_EXERCISE BRIEF:_
Search the data below for "unsuperstability"; list each line that holds it.

[MATERIALS PROVIDED — start]

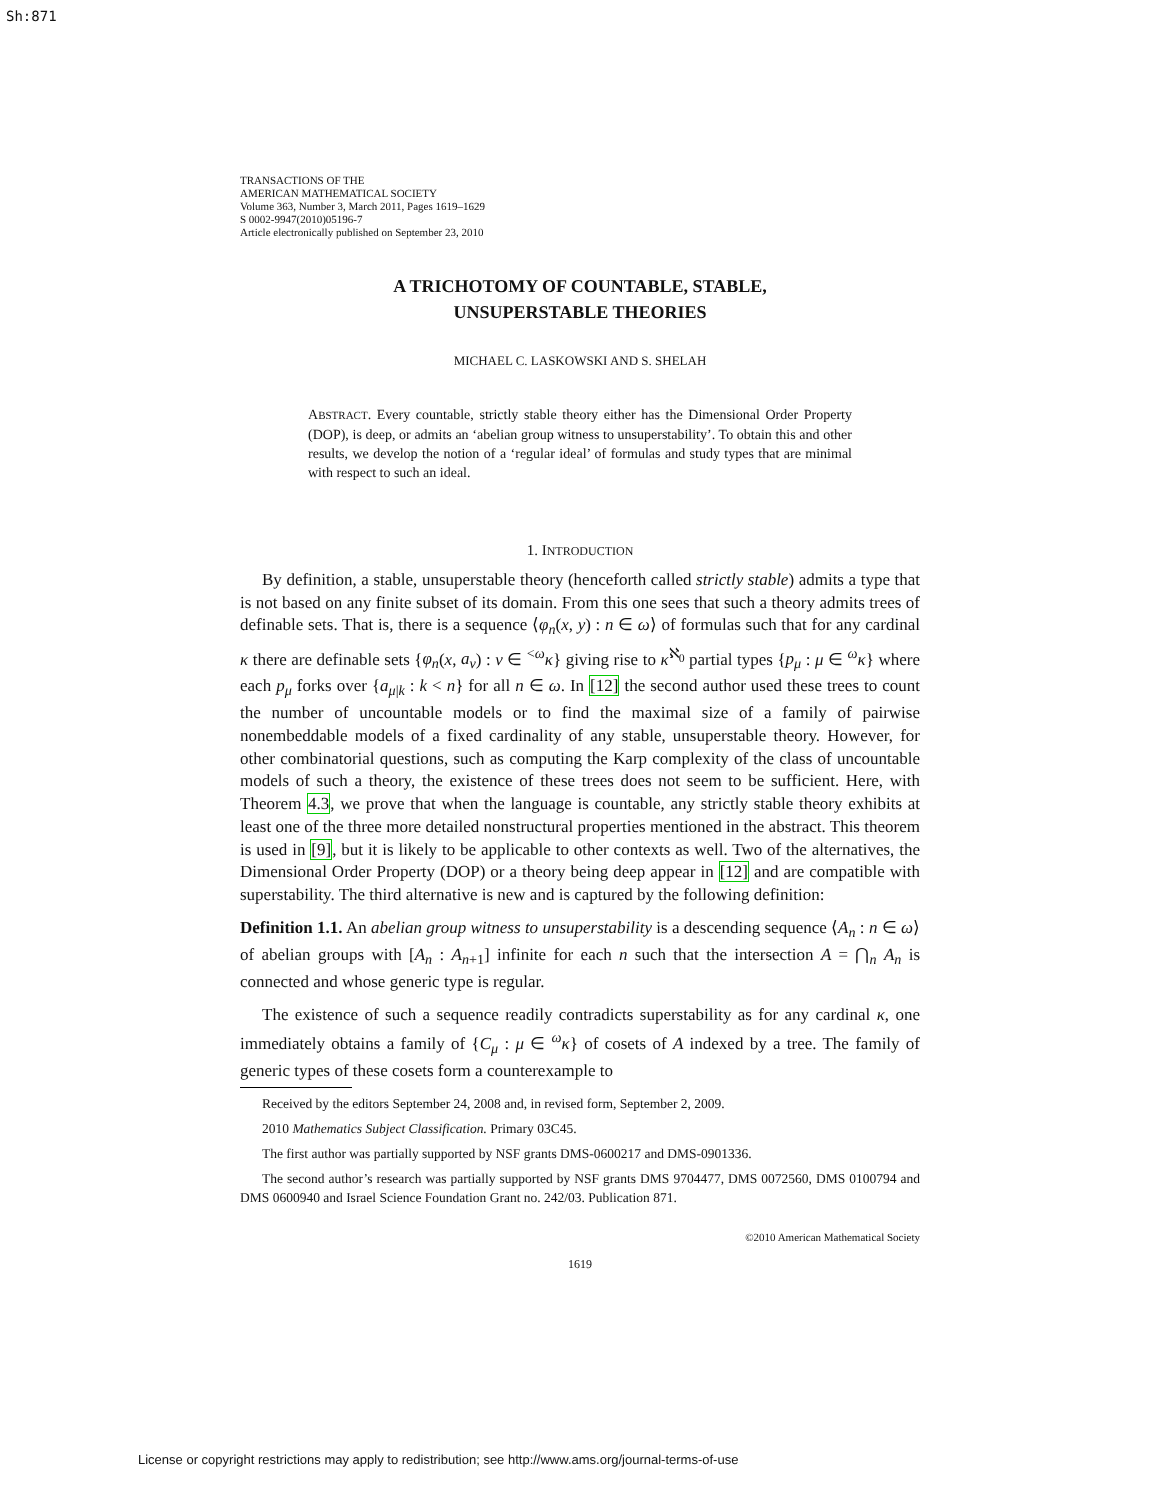Sh:871
TRANSACTIONS OF THE
AMERICAN MATHEMATICAL SOCIETY
Volume 363, Number 3, March 2011, Pages 1619–1629
S 0002-9947(2010)05196-7
Article electronically published on September 23, 2010
A TRICHOTOMY OF COUNTABLE, STABLE,
UNSUPERSTABLE THEORIES
MICHAEL C. LASKOWSKI AND S. SHELAH
ABSTRACT. Every countable, strictly stable theory either has the Dimensional Order Property (DOP), is deep, or admits an ‘abelian group witness to unsuperstability’. To obtain this and other results, we develop the notion of a ‘regular ideal’ of formulas and study types that are minimal with respect to such an ideal.
1. INTRODUCTION
By definition, a stable, unsuperstable theory (henceforth called strictly stable) admits a type that is not based on any finite subset of its domain. From this one sees that such a theory admits trees of definable sets. That is, there is a sequence ⟨φ<sub>n</sub>(x, y) : n ∈ ω⟩ of formulas such that for any cardinal κ there are definable sets {φ<sub>n</sub>(x, a<sub>ν</sub>) : ν ∈ <sup><ω</sup>κ} giving rise to κ<sup>ℵ<sub>0</sub></sup> partial types {p<sub>μ</sub> : μ ∈ <sup>ω</sup>κ} where each p<sub>μ</sub> forks over {a<sub>μ|k</sub> : k < n} for all n ∈ ω. In [12] the second author used these trees to count the number of uncountable models or to find the maximal size of a family of pairwise nonembeddable models of a fixed cardinality of any stable, unsuperstable theory. However, for other combinatorial questions, such as computing the Karp complexity of the class of uncountable models of such a theory, the existence of these trees does not seem to be sufficient. Here, with Theorem 4.3, we prove that when the language is countable, any strictly stable theory exhibits at least one of the three more detailed nonstructural properties mentioned in the abstract. This theorem is used in [9], but it is likely to be applicable to other contexts as well. Two of the alternatives, the Dimensional Order Property (DOP) or a theory being deep appear in [12] and are compatible with superstability. The third alternative is new and is captured by the following definition:
Definition 1.1. An abelian group witness to unsuperstability is a descending sequence ⟨A<sub>n</sub> : n ∈ ω⟩ of abelian groups with [A<sub>n</sub> : A<sub>n+1</sub>] infinite for each n such that the intersection A = ⋂<sub>n</sub> A<sub>n</sub> is connected and whose generic type is regular.
The existence of such a sequence readily contradicts superstability as for any cardinal κ, one immediately obtains a family of {C<sub>μ</sub> : μ ∈ <sup>ω</sup>κ} of cosets of A indexed by a tree. The family of generic types of these cosets form a counterexample to
Received by the editors September 24, 2008 and, in revised form, September 2, 2009.
2010 Mathematics Subject Classification. Primary 03C45.
The first author was partially supported by NSF grants DMS-0600217 and DMS-0901336.
The second author’s research was partially supported by NSF grants DMS 9704477, DMS 0072560, DMS 0100794 and DMS 0600940 and Israel Science Foundation Grant no. 242/03. Publication 871.
©2010 American Mathematical Society
1619
License or copyright restrictions may apply to redistribution; see http://www.ams.org/journal-terms-of-use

[MATERIALS PROVIDED — finish]

_SOLUTION TO THIS EXERCISE:_
ABSTRACT. Every countable, strictly stable theory either has the Dimensional Order Property (DOP), is deep, or admits an ‘abelian group witness to unsuperstability’. To obtain this and other results, we develop the notion of a ‘regular ideal’ of formulas and study types that are minimal with respect to such an ideal.
Definition 1.1. An abelian group witness to unsuperstability is a descending sequence ⟨A<sub>n</sub> : n ∈ ω⟩ of abelian groups with [A<sub>n</sub> : A<sub>n+1</sub>] infinite for each n such that the intersection A = ⋂<sub>n</sub> A<sub>n</sub> is connected and whose generic type is regular.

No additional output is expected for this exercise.